Problem requirements - Count how many lines in the rows below contain the string "Square", with case counting, and give only that number.
═════ Supplied records ═════
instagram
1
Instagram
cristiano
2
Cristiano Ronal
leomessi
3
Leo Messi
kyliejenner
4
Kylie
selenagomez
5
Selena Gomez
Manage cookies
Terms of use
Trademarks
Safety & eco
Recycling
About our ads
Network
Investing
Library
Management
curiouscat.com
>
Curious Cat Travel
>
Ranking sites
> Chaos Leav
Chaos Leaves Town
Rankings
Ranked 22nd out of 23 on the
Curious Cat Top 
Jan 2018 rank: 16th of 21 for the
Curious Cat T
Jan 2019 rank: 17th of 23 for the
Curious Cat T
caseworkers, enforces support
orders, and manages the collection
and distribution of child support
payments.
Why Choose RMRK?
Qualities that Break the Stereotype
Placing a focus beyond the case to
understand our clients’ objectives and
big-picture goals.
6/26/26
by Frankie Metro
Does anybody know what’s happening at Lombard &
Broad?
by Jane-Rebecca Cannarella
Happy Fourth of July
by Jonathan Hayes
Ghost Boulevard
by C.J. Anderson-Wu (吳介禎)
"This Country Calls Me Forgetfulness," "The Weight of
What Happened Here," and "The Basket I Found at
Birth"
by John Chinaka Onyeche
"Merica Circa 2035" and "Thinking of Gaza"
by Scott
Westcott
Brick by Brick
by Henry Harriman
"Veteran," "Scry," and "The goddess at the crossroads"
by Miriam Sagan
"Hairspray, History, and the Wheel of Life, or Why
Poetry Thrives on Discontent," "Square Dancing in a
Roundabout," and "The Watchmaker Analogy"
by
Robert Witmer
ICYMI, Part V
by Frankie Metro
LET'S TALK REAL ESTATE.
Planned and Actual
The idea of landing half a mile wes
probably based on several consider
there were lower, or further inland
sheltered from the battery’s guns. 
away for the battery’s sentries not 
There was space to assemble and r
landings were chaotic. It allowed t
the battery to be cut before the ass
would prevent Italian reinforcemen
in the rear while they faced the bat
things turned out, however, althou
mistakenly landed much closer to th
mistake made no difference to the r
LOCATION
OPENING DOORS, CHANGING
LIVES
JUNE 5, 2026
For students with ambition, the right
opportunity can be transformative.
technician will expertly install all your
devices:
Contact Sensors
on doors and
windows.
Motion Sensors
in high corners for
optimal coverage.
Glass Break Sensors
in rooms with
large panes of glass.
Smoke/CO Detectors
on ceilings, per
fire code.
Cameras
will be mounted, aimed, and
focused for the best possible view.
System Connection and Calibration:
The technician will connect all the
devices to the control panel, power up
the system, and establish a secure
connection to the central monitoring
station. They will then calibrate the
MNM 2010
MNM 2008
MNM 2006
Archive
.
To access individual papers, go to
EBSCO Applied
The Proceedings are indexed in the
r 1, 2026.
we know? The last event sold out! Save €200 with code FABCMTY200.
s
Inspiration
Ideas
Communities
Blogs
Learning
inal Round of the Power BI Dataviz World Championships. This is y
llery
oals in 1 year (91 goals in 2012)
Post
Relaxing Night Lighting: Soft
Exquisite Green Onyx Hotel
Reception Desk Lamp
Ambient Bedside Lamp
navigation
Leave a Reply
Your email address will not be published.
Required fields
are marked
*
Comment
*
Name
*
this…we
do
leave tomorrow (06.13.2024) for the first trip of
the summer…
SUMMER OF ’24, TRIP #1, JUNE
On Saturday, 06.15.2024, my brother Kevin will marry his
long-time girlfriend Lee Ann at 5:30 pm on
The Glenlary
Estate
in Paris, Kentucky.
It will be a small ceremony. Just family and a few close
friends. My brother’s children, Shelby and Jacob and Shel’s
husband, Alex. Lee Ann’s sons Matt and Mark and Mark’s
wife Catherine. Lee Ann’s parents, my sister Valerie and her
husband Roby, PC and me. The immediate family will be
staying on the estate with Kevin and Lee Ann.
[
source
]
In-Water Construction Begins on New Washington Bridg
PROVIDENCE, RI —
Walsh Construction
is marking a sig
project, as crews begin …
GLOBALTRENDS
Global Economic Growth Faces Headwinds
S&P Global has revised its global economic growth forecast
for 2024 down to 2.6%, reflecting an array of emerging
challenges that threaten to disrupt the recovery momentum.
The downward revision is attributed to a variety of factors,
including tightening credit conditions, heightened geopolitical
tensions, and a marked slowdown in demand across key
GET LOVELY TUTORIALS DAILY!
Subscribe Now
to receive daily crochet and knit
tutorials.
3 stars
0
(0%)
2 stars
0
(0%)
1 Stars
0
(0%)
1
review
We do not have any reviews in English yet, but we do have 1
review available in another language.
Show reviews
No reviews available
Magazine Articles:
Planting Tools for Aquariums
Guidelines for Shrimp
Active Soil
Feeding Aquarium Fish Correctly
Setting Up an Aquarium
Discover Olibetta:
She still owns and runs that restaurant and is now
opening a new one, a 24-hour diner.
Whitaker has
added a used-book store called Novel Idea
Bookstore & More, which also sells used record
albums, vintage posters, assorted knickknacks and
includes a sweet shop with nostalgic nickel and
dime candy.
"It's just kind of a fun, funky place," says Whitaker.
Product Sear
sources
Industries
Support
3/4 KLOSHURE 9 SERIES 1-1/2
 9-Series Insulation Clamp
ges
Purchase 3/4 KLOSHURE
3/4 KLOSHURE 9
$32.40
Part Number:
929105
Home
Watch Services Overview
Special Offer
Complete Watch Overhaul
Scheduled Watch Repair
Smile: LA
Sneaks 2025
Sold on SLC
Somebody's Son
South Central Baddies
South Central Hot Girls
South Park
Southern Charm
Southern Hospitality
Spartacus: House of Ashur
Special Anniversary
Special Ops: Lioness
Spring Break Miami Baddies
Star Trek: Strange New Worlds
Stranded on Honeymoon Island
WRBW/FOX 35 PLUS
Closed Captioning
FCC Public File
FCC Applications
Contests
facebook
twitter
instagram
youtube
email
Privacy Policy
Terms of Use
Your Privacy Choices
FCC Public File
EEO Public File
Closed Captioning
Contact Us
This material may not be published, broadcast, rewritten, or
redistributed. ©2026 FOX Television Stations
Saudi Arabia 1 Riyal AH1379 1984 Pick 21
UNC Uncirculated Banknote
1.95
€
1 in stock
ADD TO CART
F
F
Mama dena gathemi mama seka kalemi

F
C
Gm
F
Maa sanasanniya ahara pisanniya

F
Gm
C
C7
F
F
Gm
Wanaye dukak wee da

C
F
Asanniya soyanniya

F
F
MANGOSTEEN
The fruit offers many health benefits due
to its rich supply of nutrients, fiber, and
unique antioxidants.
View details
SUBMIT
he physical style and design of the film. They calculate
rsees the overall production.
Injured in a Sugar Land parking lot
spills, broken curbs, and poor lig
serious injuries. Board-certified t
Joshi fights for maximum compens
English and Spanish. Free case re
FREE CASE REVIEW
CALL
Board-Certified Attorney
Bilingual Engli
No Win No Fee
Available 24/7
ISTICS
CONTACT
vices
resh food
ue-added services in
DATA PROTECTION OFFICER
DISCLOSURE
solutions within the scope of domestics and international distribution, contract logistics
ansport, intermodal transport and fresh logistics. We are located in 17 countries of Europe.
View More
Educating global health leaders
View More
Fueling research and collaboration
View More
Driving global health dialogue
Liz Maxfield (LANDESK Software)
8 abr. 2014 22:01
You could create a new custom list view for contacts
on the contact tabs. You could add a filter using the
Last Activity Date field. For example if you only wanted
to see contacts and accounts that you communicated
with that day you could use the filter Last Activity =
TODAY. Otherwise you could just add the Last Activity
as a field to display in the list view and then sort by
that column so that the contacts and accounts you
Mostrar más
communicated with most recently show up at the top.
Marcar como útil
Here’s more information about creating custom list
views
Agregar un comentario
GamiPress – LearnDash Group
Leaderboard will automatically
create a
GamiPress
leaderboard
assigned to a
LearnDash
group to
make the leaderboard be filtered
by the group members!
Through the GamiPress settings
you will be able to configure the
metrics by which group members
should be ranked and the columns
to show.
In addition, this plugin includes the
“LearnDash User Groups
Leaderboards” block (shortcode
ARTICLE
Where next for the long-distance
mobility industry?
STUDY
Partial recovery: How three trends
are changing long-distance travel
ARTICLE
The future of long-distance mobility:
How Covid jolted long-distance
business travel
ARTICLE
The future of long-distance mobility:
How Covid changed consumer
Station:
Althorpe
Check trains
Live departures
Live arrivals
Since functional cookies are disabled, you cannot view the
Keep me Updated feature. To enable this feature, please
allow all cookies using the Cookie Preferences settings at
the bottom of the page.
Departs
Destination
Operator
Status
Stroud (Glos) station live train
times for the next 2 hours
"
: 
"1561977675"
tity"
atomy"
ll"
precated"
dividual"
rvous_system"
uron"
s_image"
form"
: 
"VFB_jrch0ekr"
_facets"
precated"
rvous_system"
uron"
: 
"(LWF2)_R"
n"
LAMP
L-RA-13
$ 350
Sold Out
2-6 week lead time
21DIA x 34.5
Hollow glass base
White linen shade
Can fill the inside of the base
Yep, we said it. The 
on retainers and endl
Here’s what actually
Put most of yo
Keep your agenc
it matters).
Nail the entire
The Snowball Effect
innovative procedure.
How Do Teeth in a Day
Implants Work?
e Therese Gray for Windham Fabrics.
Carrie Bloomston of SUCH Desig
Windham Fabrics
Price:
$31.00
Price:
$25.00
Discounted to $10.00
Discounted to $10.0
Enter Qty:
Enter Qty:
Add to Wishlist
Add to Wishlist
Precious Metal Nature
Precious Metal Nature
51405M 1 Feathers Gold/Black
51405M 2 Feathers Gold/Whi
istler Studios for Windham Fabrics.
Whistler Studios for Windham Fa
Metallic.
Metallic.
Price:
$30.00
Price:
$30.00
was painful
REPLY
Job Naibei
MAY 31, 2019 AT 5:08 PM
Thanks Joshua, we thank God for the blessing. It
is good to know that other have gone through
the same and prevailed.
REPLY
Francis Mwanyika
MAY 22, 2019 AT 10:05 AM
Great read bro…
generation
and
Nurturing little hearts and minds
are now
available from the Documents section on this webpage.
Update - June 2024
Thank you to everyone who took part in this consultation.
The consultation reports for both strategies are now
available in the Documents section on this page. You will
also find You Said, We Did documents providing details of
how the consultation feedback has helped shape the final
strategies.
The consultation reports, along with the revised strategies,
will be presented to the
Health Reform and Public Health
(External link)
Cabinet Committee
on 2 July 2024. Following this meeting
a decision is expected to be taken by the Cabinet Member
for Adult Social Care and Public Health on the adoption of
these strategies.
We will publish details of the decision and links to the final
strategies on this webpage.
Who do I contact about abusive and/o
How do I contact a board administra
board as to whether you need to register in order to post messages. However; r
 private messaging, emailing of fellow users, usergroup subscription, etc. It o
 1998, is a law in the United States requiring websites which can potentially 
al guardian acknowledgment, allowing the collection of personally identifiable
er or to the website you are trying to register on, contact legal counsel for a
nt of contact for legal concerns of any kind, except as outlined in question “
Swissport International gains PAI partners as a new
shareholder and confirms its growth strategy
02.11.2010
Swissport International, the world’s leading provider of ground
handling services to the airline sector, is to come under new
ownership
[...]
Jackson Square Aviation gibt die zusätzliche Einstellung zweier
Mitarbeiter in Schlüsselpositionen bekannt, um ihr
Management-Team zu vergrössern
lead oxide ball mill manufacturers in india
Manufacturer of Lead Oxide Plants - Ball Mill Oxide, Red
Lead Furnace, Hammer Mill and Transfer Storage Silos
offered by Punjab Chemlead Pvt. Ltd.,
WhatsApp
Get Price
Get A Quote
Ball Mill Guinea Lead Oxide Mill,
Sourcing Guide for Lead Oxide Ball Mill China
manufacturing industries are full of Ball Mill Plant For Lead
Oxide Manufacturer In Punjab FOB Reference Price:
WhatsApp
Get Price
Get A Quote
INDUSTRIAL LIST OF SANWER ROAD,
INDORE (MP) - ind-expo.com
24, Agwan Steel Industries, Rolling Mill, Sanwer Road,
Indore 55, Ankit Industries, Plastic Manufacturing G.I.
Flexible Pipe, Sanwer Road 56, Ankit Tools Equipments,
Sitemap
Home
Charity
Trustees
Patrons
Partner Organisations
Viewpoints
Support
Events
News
═════
Result - 2